§ ACTIVITY: All of the data that follows should be retyped exactly, please, except the pictures.

Data excerpts
BEGIN

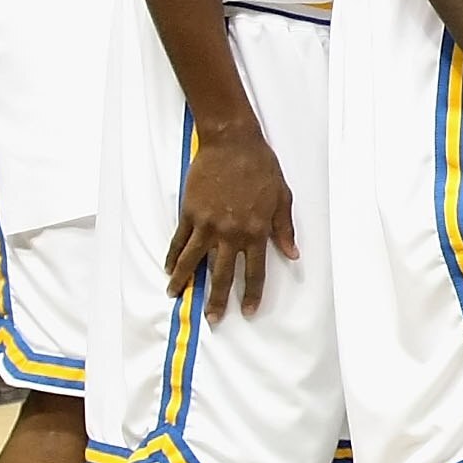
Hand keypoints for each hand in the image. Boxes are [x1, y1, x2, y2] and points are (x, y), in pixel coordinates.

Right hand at [166, 123, 296, 319]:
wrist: (232, 143)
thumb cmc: (262, 168)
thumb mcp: (282, 198)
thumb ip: (284, 229)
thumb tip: (292, 255)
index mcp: (256, 231)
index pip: (255, 271)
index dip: (252, 294)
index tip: (249, 311)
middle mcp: (230, 233)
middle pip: (222, 274)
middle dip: (217, 299)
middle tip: (213, 319)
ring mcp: (207, 224)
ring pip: (193, 260)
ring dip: (184, 281)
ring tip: (176, 295)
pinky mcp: (190, 212)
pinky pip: (179, 240)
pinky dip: (173, 256)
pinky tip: (169, 268)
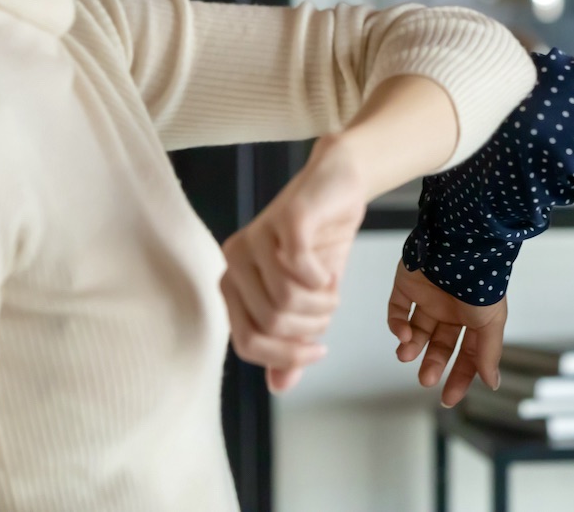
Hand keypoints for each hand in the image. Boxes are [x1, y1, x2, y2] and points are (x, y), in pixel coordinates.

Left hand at [220, 136, 367, 393]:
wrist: (340, 186)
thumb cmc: (321, 242)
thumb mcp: (308, 301)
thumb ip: (291, 341)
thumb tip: (279, 386)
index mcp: (233, 282)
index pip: (247, 343)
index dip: (286, 356)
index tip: (319, 350)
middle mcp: (235, 259)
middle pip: (271, 324)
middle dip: (311, 328)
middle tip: (329, 310)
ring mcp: (257, 236)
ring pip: (286, 300)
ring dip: (321, 306)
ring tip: (331, 292)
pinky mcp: (284, 219)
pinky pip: (299, 268)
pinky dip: (322, 280)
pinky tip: (329, 273)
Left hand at [387, 260, 506, 406]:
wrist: (459, 244)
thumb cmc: (480, 280)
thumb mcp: (491, 321)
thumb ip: (488, 353)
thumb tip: (492, 383)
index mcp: (473, 318)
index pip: (467, 354)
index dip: (459, 377)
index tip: (448, 398)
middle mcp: (450, 309)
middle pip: (439, 345)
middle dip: (432, 364)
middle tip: (426, 379)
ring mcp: (428, 297)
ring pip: (416, 331)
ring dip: (411, 347)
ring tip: (407, 355)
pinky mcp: (406, 285)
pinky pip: (397, 310)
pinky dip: (397, 325)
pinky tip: (404, 334)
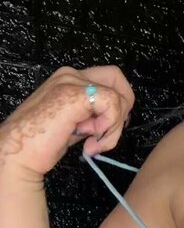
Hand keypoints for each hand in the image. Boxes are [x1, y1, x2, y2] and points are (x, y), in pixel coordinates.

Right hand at [0, 65, 133, 180]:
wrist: (19, 152)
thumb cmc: (41, 142)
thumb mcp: (75, 123)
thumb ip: (93, 114)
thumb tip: (115, 119)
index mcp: (68, 79)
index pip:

END

§ EXERCISE RESULT:
Hand keypoints for each hand in the image. Boxes are [x1, y1, x2, y2] and points are (x, y), in pixel coordinates.

Right hand at [166, 123, 296, 319]:
wrist: (232, 143)
thumb cmc: (262, 168)
thumb mcp: (282, 198)
thumb ip: (284, 229)
thumb tip: (292, 255)
index mcp: (256, 231)
index pip: (255, 271)
index dip: (252, 294)
index tip: (249, 311)
middle mcp: (230, 233)
middle pip: (222, 274)
middle dip: (217, 299)
middle tip: (213, 319)
ring mcp: (207, 224)
ring pip: (193, 260)
ring dip: (184, 281)
ring tip: (176, 295)
pinky mcp: (190, 212)
pinky pip: (179, 240)
pinky dip: (173, 256)
pinky tip: (169, 268)
Hand keypoints for each hand in the image. Boxes are [x1, y1, x2, y2] and points are (x, y), in pixel coordinates.

Left hand at [220, 136, 367, 393]:
wrist: (340, 186)
thumb cmc: (321, 242)
thumb mcp: (308, 301)
thumb ip: (291, 341)
thumb tip: (279, 386)
index mcp: (233, 282)
index pip: (247, 343)
index dip: (286, 356)
index tip: (319, 350)
middle mcp: (235, 259)
middle pip: (271, 324)
middle dip: (311, 328)
middle tip: (329, 310)
ring mcp: (257, 236)
ring pip: (286, 300)
ring dip: (321, 306)
ring tip: (331, 292)
pinky mcp: (284, 219)
pinky pip: (299, 268)
pinky dip: (322, 280)
pinky tip: (329, 273)
Left hand at [387, 260, 506, 406]:
wrist: (459, 244)
thumb cmc: (480, 280)
thumb mcp: (491, 321)
thumb ip: (488, 353)
thumb tip: (492, 383)
index mcp: (473, 318)
index pip: (467, 354)
index dip: (459, 377)
index tip: (448, 398)
middle mcp: (450, 309)
middle pip: (439, 345)
middle dip: (432, 364)
middle tip: (426, 379)
ring mcp: (428, 297)
ring pip: (416, 331)
ring dip: (411, 347)
ring tip: (407, 355)
pinky mcp: (406, 285)
pinky pip: (397, 310)
pinky dip: (397, 325)
pinky tip: (404, 334)
Hand keypoints for each hand in the image. Boxes are [x1, y1, x2, y2] and points are (x, y), in pixel coordinates.

Right hand at [0, 65, 133, 180]:
wrist: (19, 152)
thumb cmc: (41, 142)
thumb mcp: (75, 123)
thumb ip: (93, 114)
thumb tip: (115, 119)
index mcp: (68, 79)
index pip:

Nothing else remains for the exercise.